Play it one step at a time.
He does know a few basics. She was in cancer remission so there were some tough times when she had to walk him through some simple heating tasks thankfully. Yes he has quite a few friends in the area that are stopping by but they all remind him of her so I think he will try to keep his distance. We are working on trying to get his father to move in here with him which would be great for both of them. All of us will also be rotating weekends in town as well. I just want to make sure that he doesn't end up ordering delivery every night until we are able to teach him more.
Thank you everyone.You've given me a lot of great ideas that I will be using tomorrow and Friday (probably be back with questions :)
Something else to think about...
When this happened to us, I didn't anticipate the fact that even with a freezer full of food, often the actual desire to eat is completely gone. We had food everywhere, everything you could ever want, yet what saved the day was a case of Ensure that someone kindly and anonymously delivered to our front porch.
Getting someone in mourning to open the freezer, defrost something, and heat it up is often just too much. After the devastating loss of a child, I was able to get family members to drink the Ensure when they couldn't bring themselves to actually eat anything. When I left for home, I knew that at least their basic nutritional needs would be taken care of, if nothing else.

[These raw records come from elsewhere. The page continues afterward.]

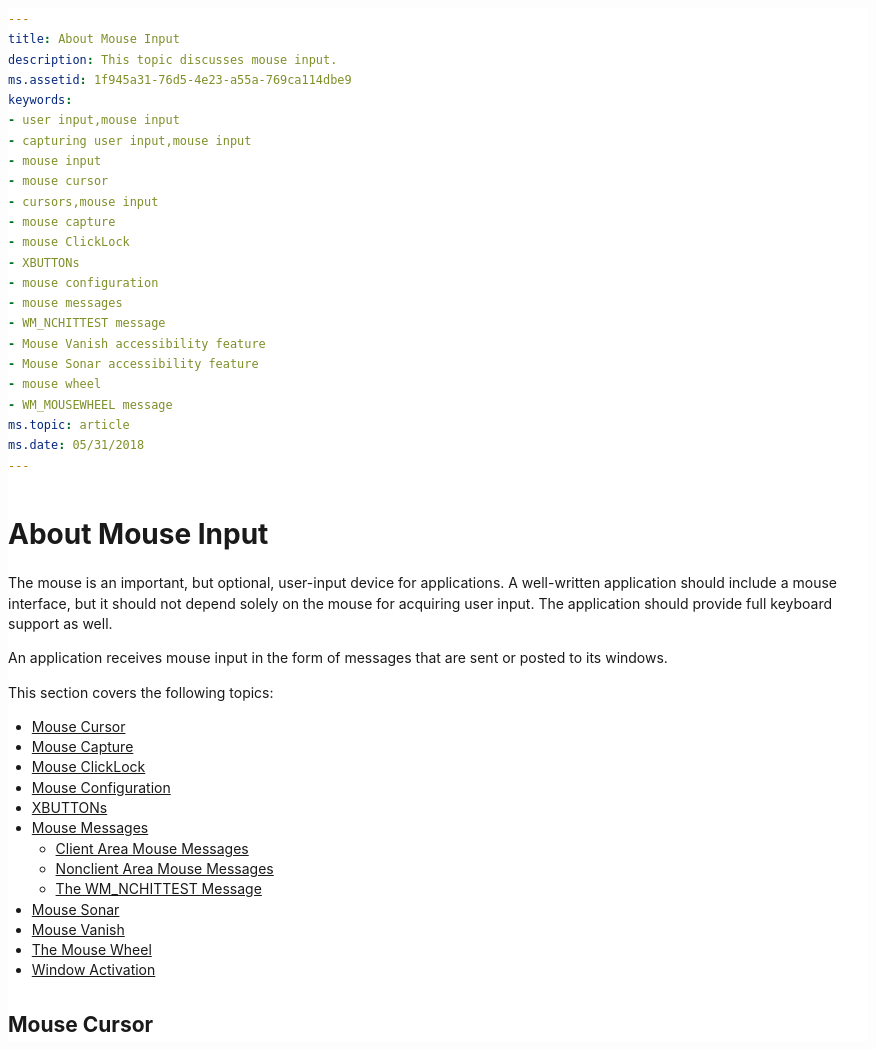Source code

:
 ```yaml
---
title: About Mouse Input
description: This topic discusses mouse input.
ms.assetid: 1f945a31-76d5-4e23-a55a-769ca114dbe9
keywords:
- user input,mouse input
- capturing user input,mouse input
- mouse input
- mouse cursor
- cursors,mouse input
- mouse capture
- mouse ClickLock
- XBUTTONs
- mouse configuration
- mouse messages
- WM_NCHITTEST message
- Mouse Vanish accessibility feature
- Mouse Sonar accessibility feature
- mouse wheel
- WM_MOUSEWHEEL message
ms.topic: article
ms.date: 05/31/2018
---
```


# About Mouse Input

The mouse is an important, but optional, user-input device for applications. A well-written application should include a mouse interface, but it should not depend solely on the mouse for acquiring user input. The application should provide full keyboard support as well.

An application receives mouse input in the form of messages that are sent or posted to its windows.

This section covers the following topics:

-   [Mouse Cursor](#mouse-cursor)
-   [Mouse Capture](#mouse-capture)
-   [Mouse ClickLock](#mouse-clicklock)
-   [Mouse Configuration](#mouse-configuration)
-   [XBUTTONs](#xbuttons)
-   [Mouse Messages](#mouse-messages)
    -   [Client Area Mouse Messages](#client-area-mouse-messages)
    -   [Nonclient Area Mouse Messages](#nonclient-area-mouse-messages)
    -   [The WM\_NCHITTEST Message](/windows)
-   [Mouse Sonar](#mouse-sonar)
-   [Mouse Vanish](#mouse-vanish)
-   [The Mouse Wheel](#the-mouse-wheel)
-   [Window Activation](#window-activation)

## Mouse Cursor
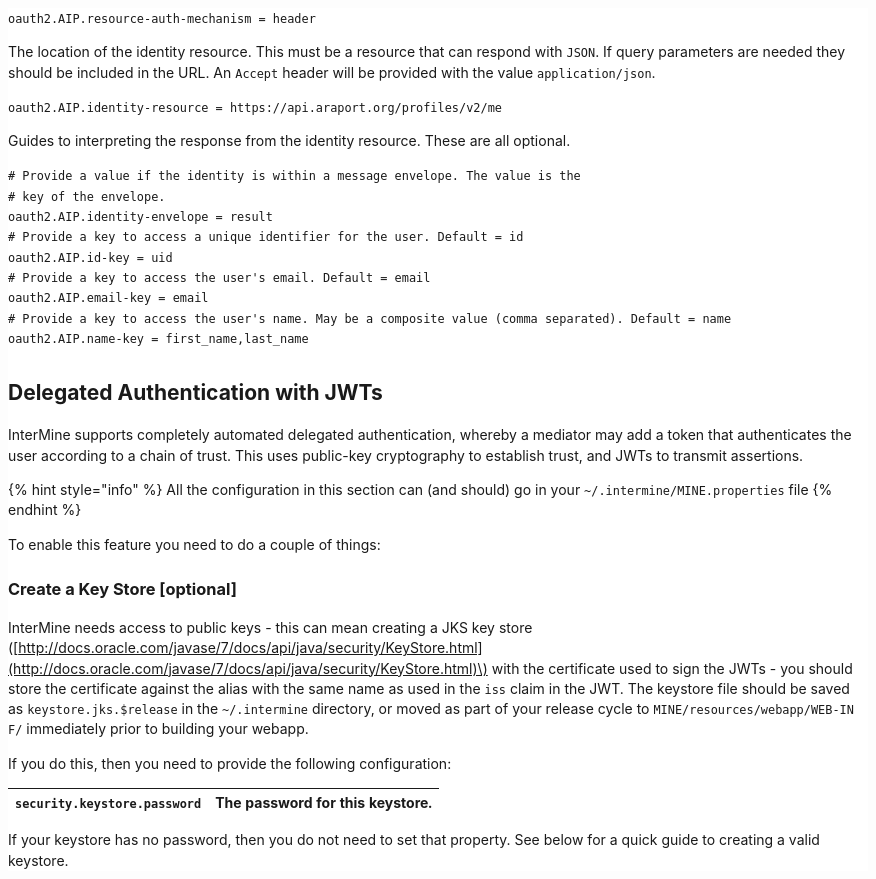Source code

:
 ```text
oauth2.AIP.resource-auth-mechanism = header
```

The location of the identity resource. This must be a resource that can respond with `JSON`. If query parameters are needed they should be included in the URL. An `Accept` header will be provided with the value `application/json`.

```text
oauth2.AIP.identity-resource = https://api.araport.org/profiles/v2/me
```

Guides to interpreting the response from the identity resource. These are all optional.

```text
# Provide a value if the identity is within a message envelope. The value is the
# key of the envelope.
oauth2.AIP.identity-envelope = result
# Provide a key to access a unique identifier for the user. Default = id
oauth2.AIP.id-key = uid
# Provide a key to access the user's email. Default = email
oauth2.AIP.email-key = email
# Provide a key to access the user's name. May be a composite value (comma separated). Default = name
oauth2.AIP.name-key = first_name,last_name
```

## Delegated Authentication with JWTs

InterMine supports completely automated delegated authentication, whereby a mediator may add a token that authenticates the user according to a chain of trust. This uses public-key cryptography to establish trust, and JWTs to transmit assertions.

{% hint style="info" %}
All the configuration in this section can \(and should\) go in your `~/.intermine/MINE.properties` file
{% endhint %}

To enable this feature you need to do a couple of things:

### Create a Key Store \[optional\]

InterMine needs access to public keys - this can mean creating a JKS key store \([http://docs.oracle.com/javase/7/docs/api/java/security/KeyStore.html](http://docs.oracle.com/javase/7/docs/api/java/security/KeyStore.html)\) with the certificate used to sign the JWTs - you should store the certificate against the alias with the same name as used in the `iss` claim in the JWT. The keystore file should be saved as `keystore.jks.$release` in the `~/.intermine` directory, or moved as part of your release cycle to `MINE/resources/webapp/WEB-INF/` immediately prior to building your webapp.

If you do this, then you need to provide the following configuration:

| `security.keystore.password` | The password for this keystore. |
| :--- | :--- |


If your keystore has no password, then you do not need to set that property. See below for a quick guide to creating a valid keystore.
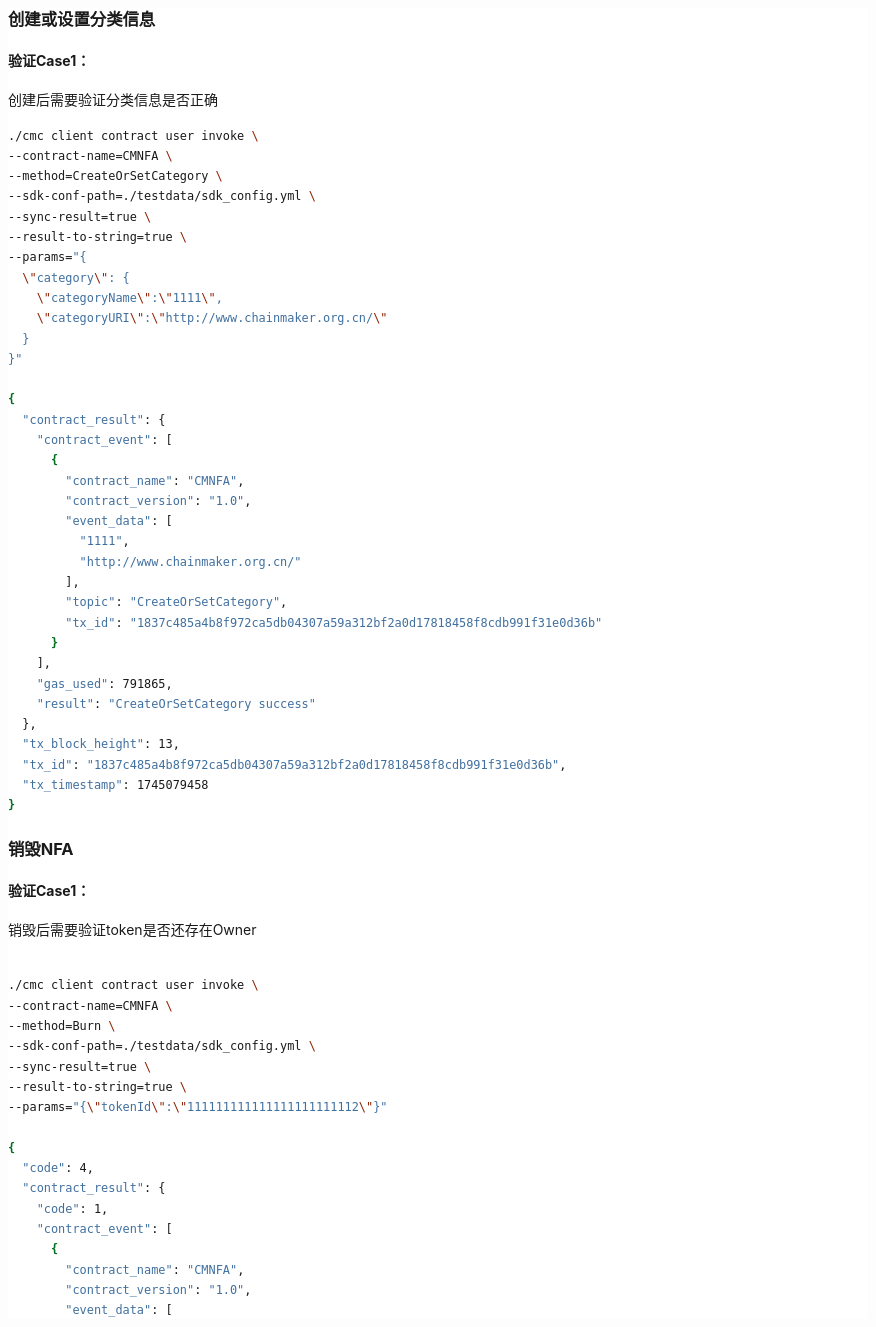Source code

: ### 创建或设置分类信息
#### 验证Case1：
创建后需要验证分类信息是否正确
```sh
./cmc client contract user invoke \
--contract-name=CMNFA \
--method=CreateOrSetCategory \
--sdk-conf-path=./testdata/sdk_config.yml \
--sync-result=true \
--result-to-string=true \
--params="{
  \"category\": {
    \"categoryName\":\"1111\",
    \"categoryURI\":\"http://www.chainmaker.org.cn/\"
  }
}"

{
  "contract_result": {
    "contract_event": [
      {
        "contract_name": "CMNFA",
        "contract_version": "1.0",
        "event_data": [
          "1111",
          "http://www.chainmaker.org.cn/"
        ],
        "topic": "CreateOrSetCategory",
        "tx_id": "1837c485a4b8f972ca5db04307a59a312bf2a0d17818458f8cdb991f31e0d36b"
      }
    ],
    "gas_used": 791865,
    "result": "CreateOrSetCategory success"
  },
  "tx_block_height": 13,
  "tx_id": "1837c485a4b8f972ca5db04307a59a312bf2a0d17818458f8cdb991f31e0d36b",
  "tx_timestamp": 1745079458
}
```

### 销毁NFA
#### 验证Case1：
销毁后需要验证token是否还存在Owner
```sh

./cmc client contract user invoke \
--contract-name=CMNFA \
--method=Burn \
--sdk-conf-path=./testdata/sdk_config.yml \
--sync-result=true \
--result-to-string=true \
--params="{\"tokenId\":\"111111111111111111111112\"}"

{
  "code": 4,
  "contract_result": {
    "code": 1,
    "contract_event": [
      {
        "contract_name": "CMNFA",
        "contract_version": "1.0",
        "event_data": [
```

My condolences on your family's loss!
The first thing that came to mind as I read through your post was a touching and generous thread on Heidi Swanson's blog 101 Cookbooks a couple of years ago. She posted "A Letter from an Unwilling Cook" -- a recent widower with virtually no kitchen experience -- and received the most wonderful outpouring of advice and links and suggestions from her readers. Hope you find it useful as you help your father-in-law through this difficult time!